Cowen replaced Bertie Ahern as prime minister only two months ago but has held most of the main offices of state and was foreign minister when Ireland held the EU presidency in 2004.
He said he was deeply disappointed by the "No" vote on a replacement for the EU constitution rejected by French and Dutch voters in 2005 but that solutions could not be predetermined.
"I fully respect the verdict of the Irish people, and I have made that clear to my European colleagues," Cowen wrote. "And I have made clear that I expect them to do likewise.
The treaty, which is the result of eight years of diplomatic wrangling cannot come into force until it has been ratified by all member states but Cowen said it would take time to analyse the result of the referendum and determine the best way forward.
"We need patience and understanding from our partners over the coming months as we complete that process," Cowen said.
Labour Party leader Eamon Gilmore on Monday accepted an invitation to a one-on-one meeting with Sarkozy.
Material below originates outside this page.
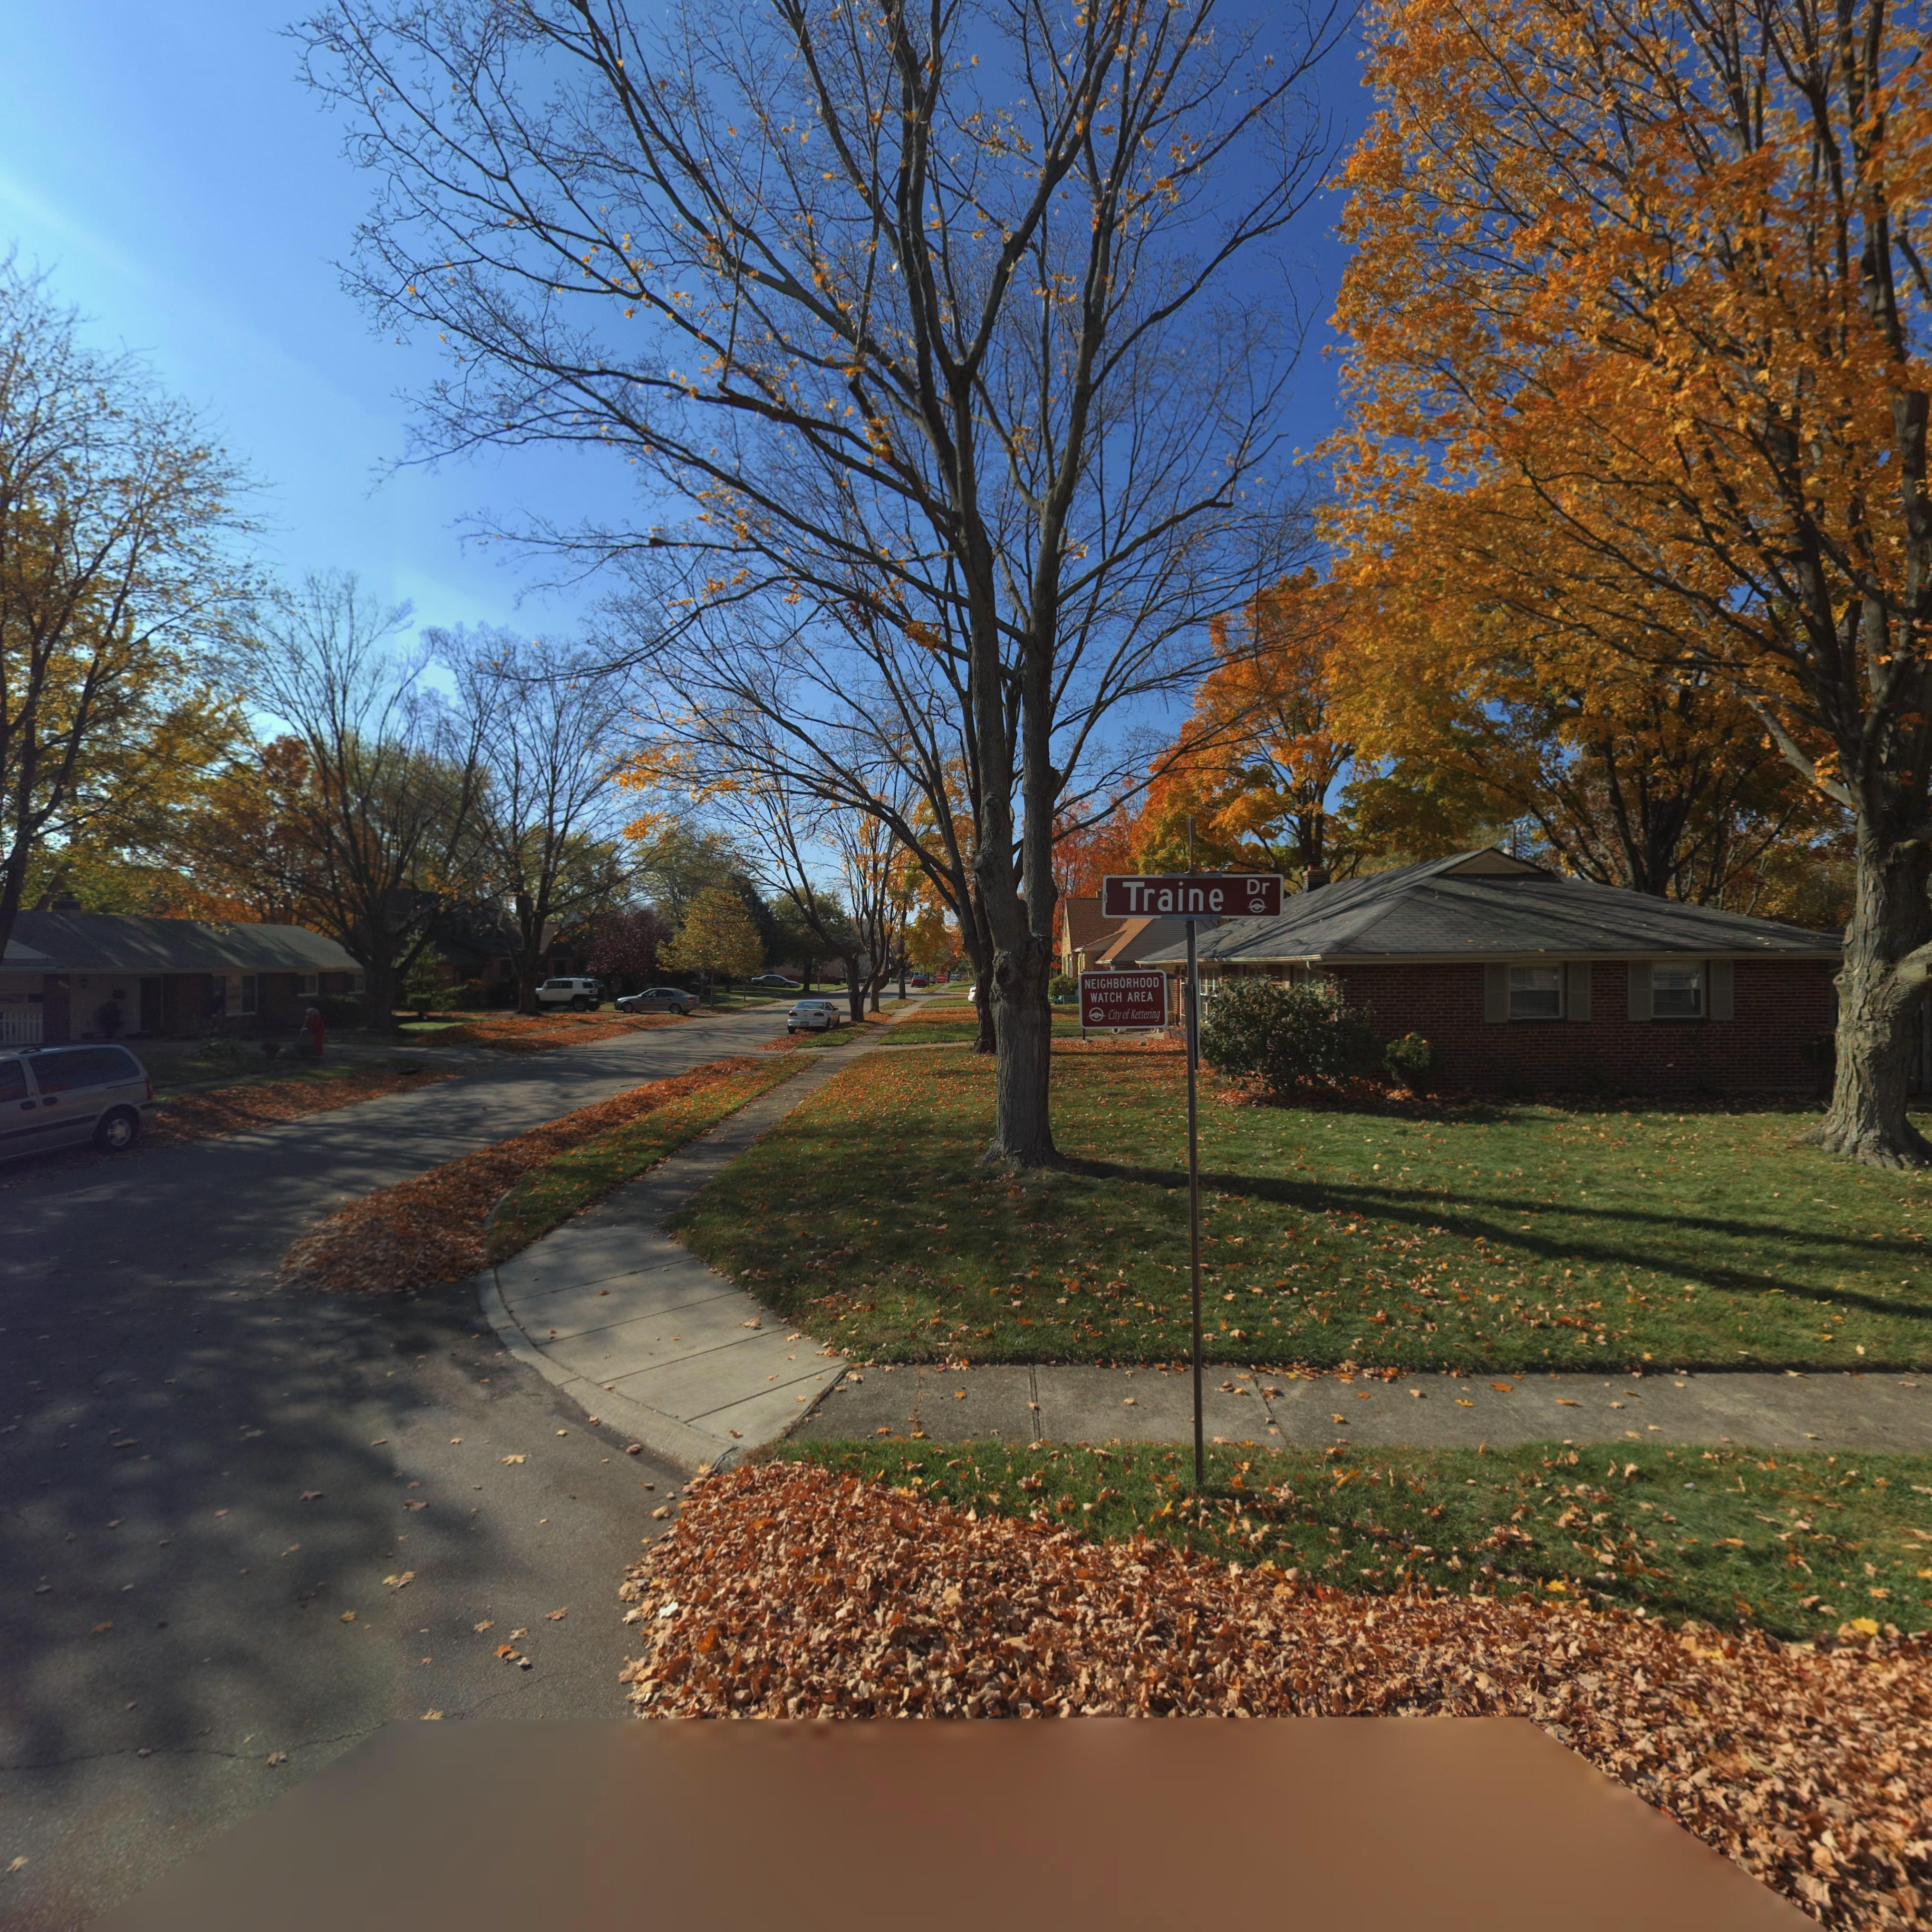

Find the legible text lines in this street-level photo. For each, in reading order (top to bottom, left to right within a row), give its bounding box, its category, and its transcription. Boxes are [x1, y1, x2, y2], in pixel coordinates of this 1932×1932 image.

[1121, 877, 1272, 913] StreetName: Traine Dr
[1084, 976, 1160, 990] None: NEIGHBORHOOD
[1089, 990, 1154, 1005] None: WATCH AREA
[1108, 1007, 1161, 1024] None: City of Kettering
Last week he described a proposed gathering of more than a dozen groups, due to last only an hour, as pointless and arrogant.
"There will be straight talking," said Gilmore, whose party is the third biggest in parliament and backed the treaty.
"There's been a series of interventions by representatives of the French government, some of them before the referendum indeed which I believe contributed in no small measure to the defeat," Gilmore told RTE.
Two days before the June 12 vote, Health Minister Mary Harney called on French Foreign Minister Bernard Kouchner to refrain from making unhelpful comments after he said Ireland would be the first victim of a "No" vote.
Cowen said he would use his meeting with Sarkozy to urge the EU to do more to connect and communicate with citizens to "recover, and retain, their confidence and support."